Testo del documento:
Luca Cefisi - Un socialismo aperto sì, un socialismo ambiguo no

Mauro Del Bue  www.locchiodelbue.it/
La differenza posta da Mauro Del Bue tra "socialismo tout court" e "liberalsocialismo" (vedi: Socialismo e liberalsocialismomi pare del tutto impropria: il "liberalsocialismo" storicamente è quello di Guido Calogero e altri liberali (Bobbio! Capitini!) che rifiutavano un “socialismo” dogmatico, quello dell'Urss, mentre approdavano al socialismo italiano.
Erano gli anni 40 del secolo scorso. Oggi siamo tutti socialisti nel senso di Calogero. Quello che Mauro chiama "socialism tout court” a me pare la secolare visione "socialdemocratica", aggiornata e rinvigorita, quello che lui chiama "liberalsocialismo" è piuttosto una "terza via" o un "nuovo centro".

Dati di segmentazione:

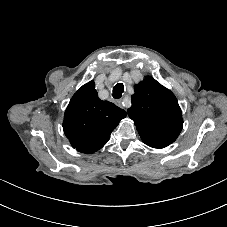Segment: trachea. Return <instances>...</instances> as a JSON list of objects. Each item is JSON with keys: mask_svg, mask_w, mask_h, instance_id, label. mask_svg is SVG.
<instances>
[{"mask_svg": "<svg viewBox=\"0 0 227 227\" xmlns=\"http://www.w3.org/2000/svg\"><path fill=\"white\" fill-rule=\"evenodd\" d=\"M124 92V85L123 83H117L114 87H113V97L115 99H119L121 98L122 94Z\"/></svg>", "mask_w": 227, "mask_h": 227, "instance_id": "3493384b", "label": "trachea"}]
</instances>
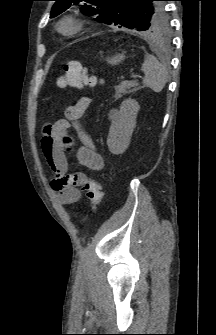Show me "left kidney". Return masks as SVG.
Returning a JSON list of instances; mask_svg holds the SVG:
<instances>
[{
	"mask_svg": "<svg viewBox=\"0 0 216 335\" xmlns=\"http://www.w3.org/2000/svg\"><path fill=\"white\" fill-rule=\"evenodd\" d=\"M139 109L140 106L134 99L128 98L122 102L119 113L111 123L107 138V146L112 154H123L128 148Z\"/></svg>",
	"mask_w": 216,
	"mask_h": 335,
	"instance_id": "obj_1",
	"label": "left kidney"
}]
</instances>
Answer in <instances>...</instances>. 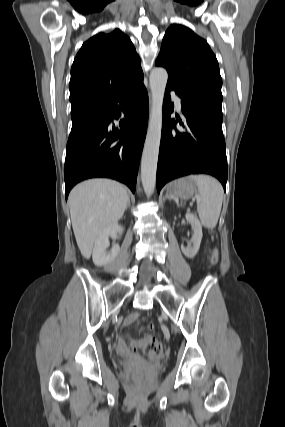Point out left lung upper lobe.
Here are the masks:
<instances>
[{"mask_svg":"<svg viewBox=\"0 0 285 427\" xmlns=\"http://www.w3.org/2000/svg\"><path fill=\"white\" fill-rule=\"evenodd\" d=\"M155 64L168 71L167 85L193 102L221 109L222 79L208 43L189 28L173 24L163 38Z\"/></svg>","mask_w":285,"mask_h":427,"instance_id":"left-lung-upper-lobe-1","label":"left lung upper lobe"}]
</instances>
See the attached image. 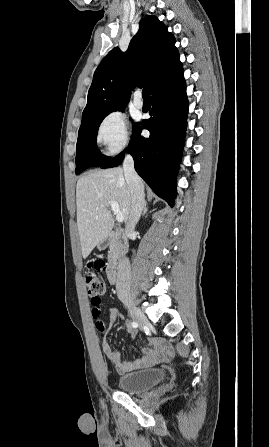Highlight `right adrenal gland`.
I'll use <instances>...</instances> for the list:
<instances>
[{
	"label": "right adrenal gland",
	"instance_id": "1",
	"mask_svg": "<svg viewBox=\"0 0 269 447\" xmlns=\"http://www.w3.org/2000/svg\"><path fill=\"white\" fill-rule=\"evenodd\" d=\"M146 212H148L147 202H145V204H144V208H143V214H142V216H145Z\"/></svg>",
	"mask_w": 269,
	"mask_h": 447
}]
</instances>
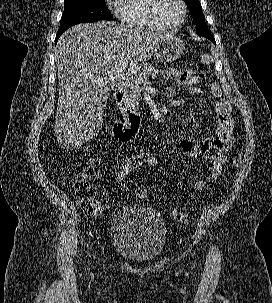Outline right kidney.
Here are the masks:
<instances>
[{"instance_id": "ca27d5eb", "label": "right kidney", "mask_w": 272, "mask_h": 303, "mask_svg": "<svg viewBox=\"0 0 272 303\" xmlns=\"http://www.w3.org/2000/svg\"><path fill=\"white\" fill-rule=\"evenodd\" d=\"M97 161H98V159H97ZM95 162H96L95 159H90V163H95Z\"/></svg>"}]
</instances>
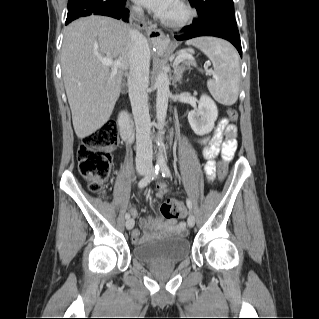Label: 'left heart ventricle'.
I'll return each mask as SVG.
<instances>
[{
	"instance_id": "b2bd125f",
	"label": "left heart ventricle",
	"mask_w": 319,
	"mask_h": 319,
	"mask_svg": "<svg viewBox=\"0 0 319 319\" xmlns=\"http://www.w3.org/2000/svg\"><path fill=\"white\" fill-rule=\"evenodd\" d=\"M180 14V9L177 5V0H174L168 11L164 16L166 17H175Z\"/></svg>"
}]
</instances>
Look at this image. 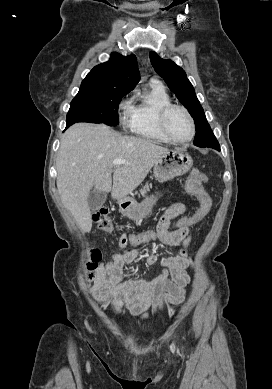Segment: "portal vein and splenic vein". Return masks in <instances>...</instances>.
I'll use <instances>...</instances> for the list:
<instances>
[{
    "instance_id": "obj_1",
    "label": "portal vein and splenic vein",
    "mask_w": 272,
    "mask_h": 389,
    "mask_svg": "<svg viewBox=\"0 0 272 389\" xmlns=\"http://www.w3.org/2000/svg\"><path fill=\"white\" fill-rule=\"evenodd\" d=\"M123 163H125V160H122V159H115V160L113 161V165H114V166H119V165H121V164H123Z\"/></svg>"
}]
</instances>
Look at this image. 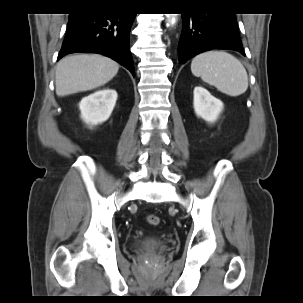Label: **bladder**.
<instances>
[{"instance_id": "31cf9c89", "label": "bladder", "mask_w": 303, "mask_h": 303, "mask_svg": "<svg viewBox=\"0 0 303 303\" xmlns=\"http://www.w3.org/2000/svg\"><path fill=\"white\" fill-rule=\"evenodd\" d=\"M133 246L143 251H150L154 249L164 248L166 246V243L161 238L149 236L146 237L142 242L134 243Z\"/></svg>"}]
</instances>
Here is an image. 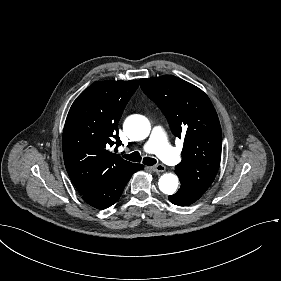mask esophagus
Returning a JSON list of instances; mask_svg holds the SVG:
<instances>
[{
  "instance_id": "34e87169",
  "label": "esophagus",
  "mask_w": 281,
  "mask_h": 281,
  "mask_svg": "<svg viewBox=\"0 0 281 281\" xmlns=\"http://www.w3.org/2000/svg\"><path fill=\"white\" fill-rule=\"evenodd\" d=\"M165 169H166V167L162 164H157V165L152 167V170L156 173L163 172V171H165Z\"/></svg>"
}]
</instances>
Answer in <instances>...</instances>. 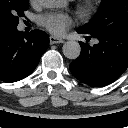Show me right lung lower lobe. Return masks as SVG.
<instances>
[{
    "label": "right lung lower lobe",
    "mask_w": 128,
    "mask_h": 128,
    "mask_svg": "<svg viewBox=\"0 0 128 128\" xmlns=\"http://www.w3.org/2000/svg\"><path fill=\"white\" fill-rule=\"evenodd\" d=\"M48 46L43 31L36 29L25 36L17 28L0 30V80L11 83L29 76Z\"/></svg>",
    "instance_id": "right-lung-lower-lobe-1"
}]
</instances>
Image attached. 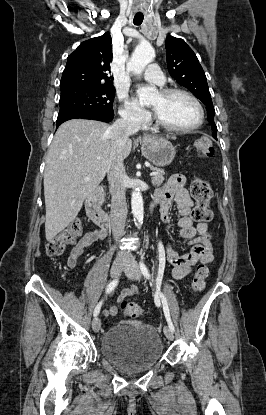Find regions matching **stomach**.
Segmentation results:
<instances>
[{
  "instance_id": "stomach-1",
  "label": "stomach",
  "mask_w": 266,
  "mask_h": 415,
  "mask_svg": "<svg viewBox=\"0 0 266 415\" xmlns=\"http://www.w3.org/2000/svg\"><path fill=\"white\" fill-rule=\"evenodd\" d=\"M142 155L158 167L169 165L176 154L173 145L166 139L147 138L142 142Z\"/></svg>"
}]
</instances>
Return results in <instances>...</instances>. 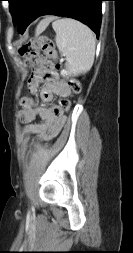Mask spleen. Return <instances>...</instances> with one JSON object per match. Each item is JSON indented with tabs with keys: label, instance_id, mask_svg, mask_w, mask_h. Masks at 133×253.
Wrapping results in <instances>:
<instances>
[{
	"label": "spleen",
	"instance_id": "3e777b00",
	"mask_svg": "<svg viewBox=\"0 0 133 253\" xmlns=\"http://www.w3.org/2000/svg\"><path fill=\"white\" fill-rule=\"evenodd\" d=\"M52 27L56 33V45L66 57L65 75L86 73L95 57V36L83 23L63 18L55 20Z\"/></svg>",
	"mask_w": 133,
	"mask_h": 253
}]
</instances>
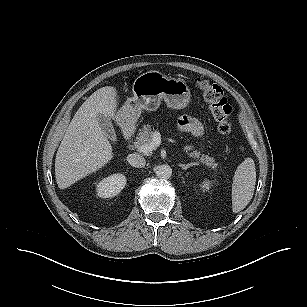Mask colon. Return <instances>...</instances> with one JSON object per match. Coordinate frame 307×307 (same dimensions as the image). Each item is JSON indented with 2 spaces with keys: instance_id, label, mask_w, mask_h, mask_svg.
Listing matches in <instances>:
<instances>
[{
  "instance_id": "5ec220e1",
  "label": "colon",
  "mask_w": 307,
  "mask_h": 307,
  "mask_svg": "<svg viewBox=\"0 0 307 307\" xmlns=\"http://www.w3.org/2000/svg\"><path fill=\"white\" fill-rule=\"evenodd\" d=\"M197 89L208 103L221 134L229 135L233 130L232 108L224 96L222 88L205 79H197Z\"/></svg>"
}]
</instances>
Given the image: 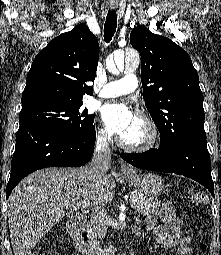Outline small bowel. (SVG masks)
Returning <instances> with one entry per match:
<instances>
[{
    "mask_svg": "<svg viewBox=\"0 0 221 255\" xmlns=\"http://www.w3.org/2000/svg\"><path fill=\"white\" fill-rule=\"evenodd\" d=\"M145 226L160 244L175 249L177 255H192L191 238L183 230L182 222L171 203L164 204L159 215L148 216L145 219Z\"/></svg>",
    "mask_w": 221,
    "mask_h": 255,
    "instance_id": "small-bowel-1",
    "label": "small bowel"
}]
</instances>
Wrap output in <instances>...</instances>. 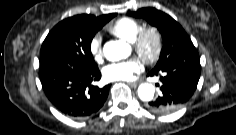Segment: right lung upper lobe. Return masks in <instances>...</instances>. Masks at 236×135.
I'll use <instances>...</instances> for the list:
<instances>
[{
    "mask_svg": "<svg viewBox=\"0 0 236 135\" xmlns=\"http://www.w3.org/2000/svg\"><path fill=\"white\" fill-rule=\"evenodd\" d=\"M77 16L88 19V20H91V21L99 22V21H102V20L108 18L109 14L102 15V16H99V17L93 16V15H88V14H82V15H77Z\"/></svg>",
    "mask_w": 236,
    "mask_h": 135,
    "instance_id": "1",
    "label": "right lung upper lobe"
}]
</instances>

Compiti:
**1.** Elenca tutte le persone nominate nel testo sul socialismo, ciascuna con il nome nella forma in cui vi compare.
**2.** Scrivi il seguito del testo sul socialismo, partendo subito dopo la sua ultima frase.
Le righe sono materiale a sé, distinto dal testo sul socialismo.

Risposte attese:
**1.** Luca Cefisi, Mauro Del Bue, Guido Calogero, Bobbio, Capitini

**2.**
Posta così, la differenza c’è: c'è Miliband (Ed) e Miliband (David); c'è la Aubry e la Royale. Si può discutere all’infinito sul lascito del PSI degli anni 80, ma i tempi cambiano e gli anni insegnano, e allora mi si lasci dichiarare sostenitore di una "socialdemocrazia rinnovata", perché l'eccessiva fiducia nel mercato, limitandosi a proporre accessi più o meno "equi", con un po’ di retorica del "merito", rinunciando a governare e umanizzare un sistema economico che per sua natura non promuove i meritevoli ma i forti, è stato l’errore dei Blair, degli Schroeder, e dei D’Alema e Veltroni, che non hanno certo peccato di veterocomunismo, ma al contrario, di superficiale neofitismo liberale. L'attuale crisi finanziaria mette in pericolo la democrazia, altroché: e anzi mette in luce, di nuovo, l'intimo dissidio tra capitalismo e democrazia, e questo ripropone la classica visione socialdemocratica. E’ la classe media a vedersi spinta verso l'impoverimento (come previsto da Marx? non lo so...): per prima la borghesia intellettuale, che viene precarizzata, cioè spogliata di prestigio e mezzi, e spinta assieme ai lavoratori manuali impoveriti.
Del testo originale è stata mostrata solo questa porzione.